“Em 2021 a política orçamental é neutra”
A ação específica do Governo não está a piorar a situação das finanças públicas de médio prazo, garante o coordenador da UTAO.
Este OE é expansionista ou neutral?
Há ferramentas técnicas para avaliar se uma política orçamental é contracionista, expansionista, contracíclica ou pró-cíclica e não creio que muitos pronunciamentos públicos sobre esta matéria tivessem sustentação técnica. O que demonstramos no nosso relatório é que a política orçamental em 2020 é contracíclica, porque o saldo primário estrutural vai baixar quando a economia entrou numa recessão. E em 2021 a política orçamental é neutra.
Isso significa que o orçamento não está a dar um grande suporte à economia?
Significa que se excluirmos o efeito da conjuntura económica das contas, se retirarmos as operações não recorrentes, verificamos que o saldo primário estrutural praticamente não varia.
Mas quer dizer que o governo não está, pela sua ação específica, a injetar grande suporte na economia neste momento em que vimos de uma recessão fortíssima. Estou a interpretar bem?
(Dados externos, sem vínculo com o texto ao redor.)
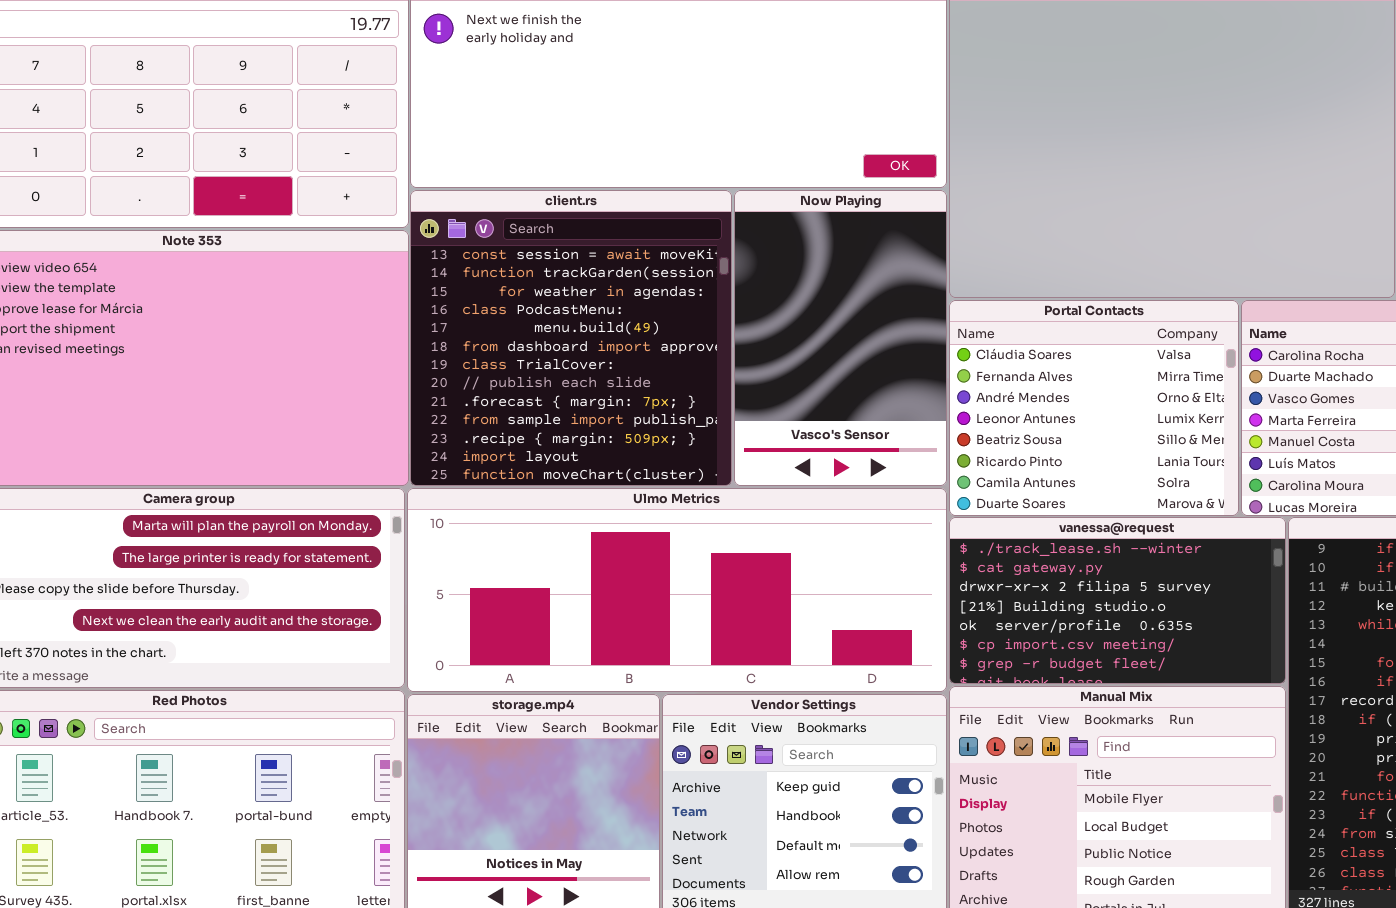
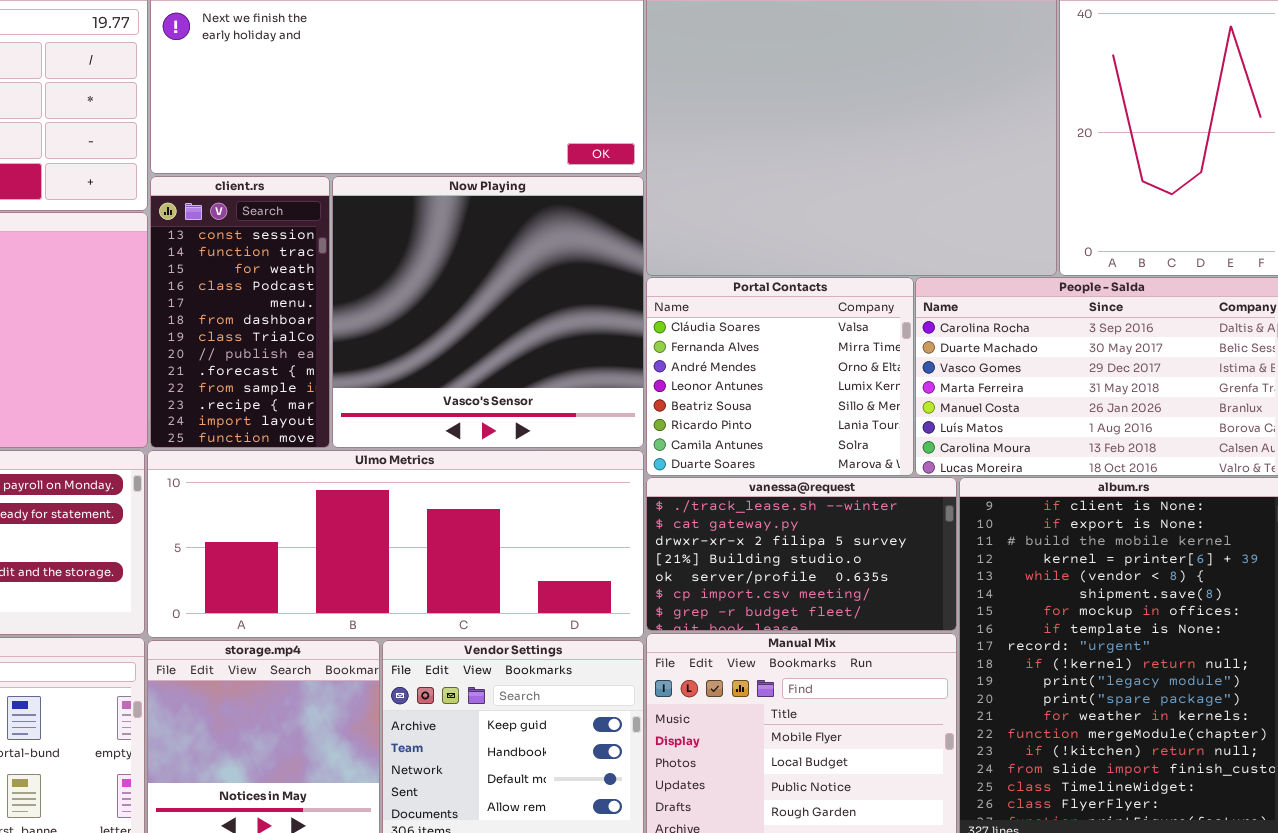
client.rs: [410,190,732,486] -> [150,176,330,448], resized
Now Playing: [734,190,947,486] -> [332,176,644,448], resized

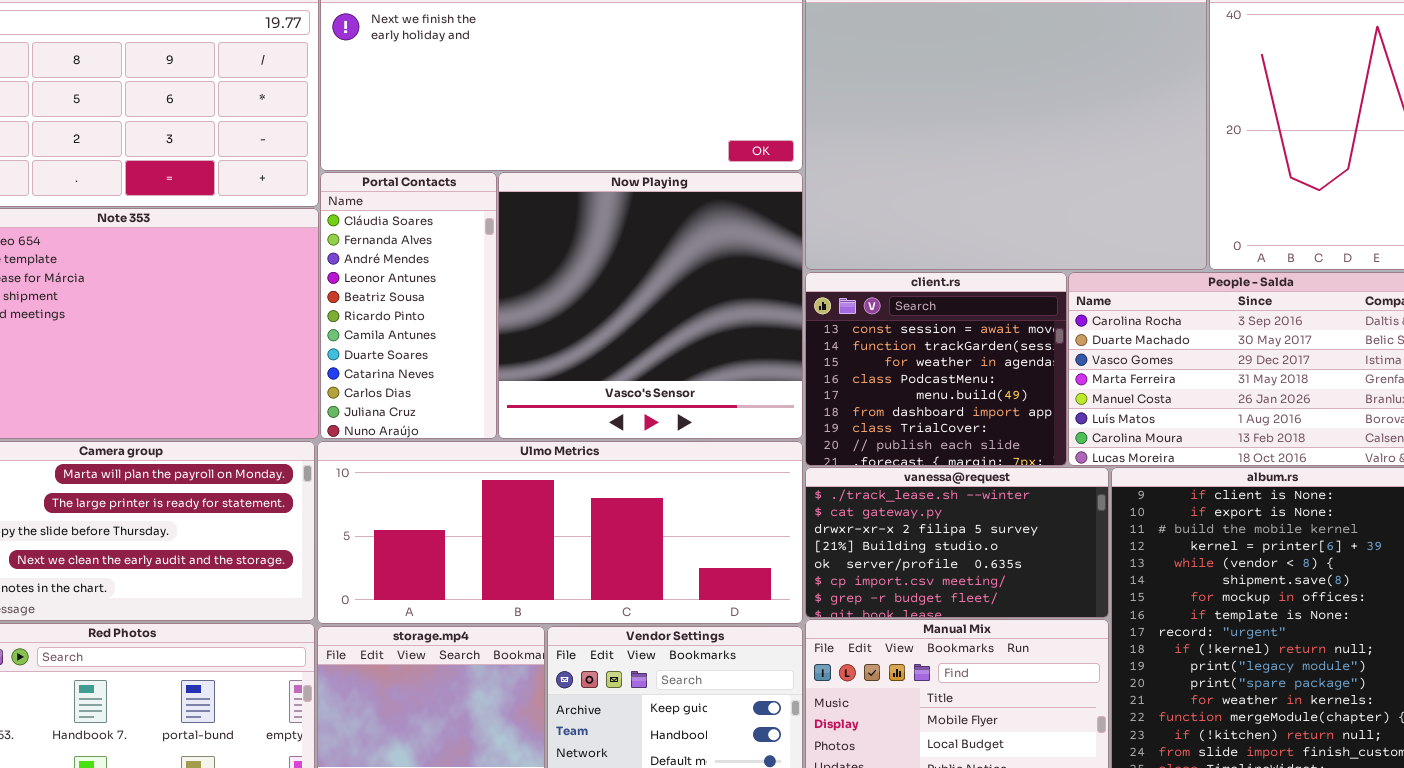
client.rs: [150,176,330,448] -> [805,272,1067,466], moved, resized
Portal Contacts: [646,277,914,476] -> [320,172,497,439], moved, resized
Está. O Governo tem limitações. Temos dezenas de décadas de acumulação de dívida pública. Isso condiciona fortemente a capacidade de fazer diferente. Dito isto, é evidente que há um volume muito apreciável de milhares de milhões de euros de medidas específicas para minimizar os impactos negativos da pandemia na economia e na saúde pública. As duas coisas são verdade. O que digo é que a situação intertemporal das finanças públicas não melhora nem piora em 2021, fica na mesma. E na mesma significa que vamos ter um saldo primário estrutural de -0,8% do PIB potencial e se contarmos com os juros de -3,4%. E o saldo estrutural desde 2014 é sempre negativo e nem sempre tem melhorado. Temos uma situação das finanças públicas muito frágil em termos estruturais.
Mas também não defende que o governo devesse fazer uma política orçamental restritiva?
Não, e é por isso que considero que a meta nominal de -4,3% do PIB parece equilibrada.
O PSD diz que o OE dá tudo a todos. Pela sua resposta percebo que considera que não seria possível dar mais do que dá pela situação estrutural das finanças. Haveria onde cortar despesa?
Este nível é equilibrado. Claro que não há ciência exata para nos dizer qual é o número certo. Mais dois ou três pontos percentuais para cima ou para baixo, o país aguentaria. Temos uma situação muito grave do ponto de vista social, mas não podemos olhar apenas para 2021, temos de olhar para os anos seguintes e para a geração dos nossos filhos. Lançar dívida pesada para as próximas décadas é um bocadinho empurrar com a barriga. Não podemos perder de vista a equidade intergeracional. É muito difícil fazer um orçamento e é seguramente impossível contentar todos.
“O Governo tem limitações. Temos dezenas de décadas de acumulação de dívida pública.”
“A dívida condiciona fortemente a capacidade de fazer diferente.”